Inside Sleeve: Rainy Thoughts

So, let me paint a picture for you… I’m biking home yesterday, and of course, it’s the heaviest downpour of the year. In Denmark, no less—where rain isn’t exactly a rare guest. I’m mentally kicking myself for trusting a flimsy raincoat, which, by the way, is only waterproof for like 10 minutes before the rain starts seeping through like it’s on a mission. Forty minutes of pedaling ahead of me, I’m weighing my options: should I take the metro (spoiler alert, no bikes allowed during rush hour) or just surrender, find a cozy spot inside, and wait for the rain to relent? I go with the heroic option—stick with the bike. Naturally.

And then it happens. I stop caring. I’m soaked. Shoes? More like portable puddles. But suddenly, I’m feeling it. I’m weirdly enjoying the misery. I look around and notice everything glistening, like the whole world’s in some moody, silver filter. Most people are trudging along, heads down, but a few brave souls give me a nod or a grin, like, “Yeah, we’re in this mess together, aren’t we?” And it hits me—this could be the intro for tomorrow’s newsletter.

I start mentally drafting it (you’re reading it now, by the way), and just when I’m really getting into it, reality rears its ugly head: I need groceries. So, I walk into the store, drenched to my core, and the cold finally catches up with me. The magic? Gone. And suddenly, this whole rain-soaked experience? Not so much fun anymore.
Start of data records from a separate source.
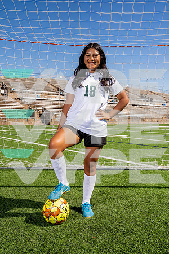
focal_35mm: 35
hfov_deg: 37.9
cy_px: 127
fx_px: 246
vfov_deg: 54.4
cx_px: 84
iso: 100
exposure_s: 1/250
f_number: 8
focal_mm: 35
It’s unsustainable. I’ll probably catch a cold. Or worse, quit biking altogether.

This soggy journey had me thinking about the grit it takes to keep going as an artist. Especially those in what we call the “Creator Class”—musicians braving their own metaphorical storms every single day in the music industry.

Photo by Bente Aarby

Here’s where my rainy adventure ties into what I’ve been noodling over lately: the lives of these musicians—the Creator Class, the mid-tier mavens. It keeps popping up in conversations. There’s this unspoken acknowledgment that, yes, these artists are in a class of their own. They’re not chart-chasers, but they’re far from hobbyists. They’re something else entirely. But what do we call them?

These are the ones who have this crazy drive to keep creating—whether it’s pouring rain, metaphorically or literally. Instead of seeking the comfort of the mainstream, they’re out there grinding, looking at the world with fresh eyes, turning it into music. If you’re reading this and thinking, “That sounds like me,” well, you’re probably part of this tribe—or at least know someone who is.

And I’m still struggling to find the right name for these artists. You know the ones who don’t care about Top 40 fame but have outgrown the basement gigs. Think Feist, Agnes Obel, Hania Rani—the kind of artists who get their hands dirty, owning every part of the process.

But here’s the thing: they’re not trying to swim in the same ocean as pop superstars. They’re creating ripples in their little pools, carving out spaces for the fans who truly get them. As Charlie D’artri put it, “Spotify can’t possibly service the creator class... It’s the Mississippi River going by, and you want a little pool for your act, but it’s hard to be visible in that giant stream of entertainment.” (Catch the full chat on this podcast).

These artists don’t want to be another drop in the streaming ocean—they need a dedicated space to connect with their people. So, what do we call them? We’d love to hear what you would name this group of fiercely independent, creatively autonomous artists.

Random Reflections: The End of an Experiment

About a month ago, I set myself a challenge: only listen to six artists for 30 days. And I’ve got to say, it’s been a real treat. I could honestly keep going another month because, depending on where I am—on my bike, at home, in the metro—the music keeps evolving. As luck would have it, I heard some of the music live this week: Pernille Bevórt, an insanely talented jazz saxophonist. During her acceptance speech for a composer award, she said something that stuck with me:

“I’ve had dark moments where I thought about selling all my instruments and giving up on all of this effort because who f*cking cares anyway? There’s already so much music out there. What’s the point of adding more? But I’ve grown so attached to the saxophone and to music over all these years that it would be like cutting away something essential. Would it even make sense for me to get up in the morning if music wasn’t such a strong presence in my life? I doubt it.”

illustration of Pernille Bevórt
Pernille Bevórt

Her words have been replaying in my mind... especially during that rainy ride.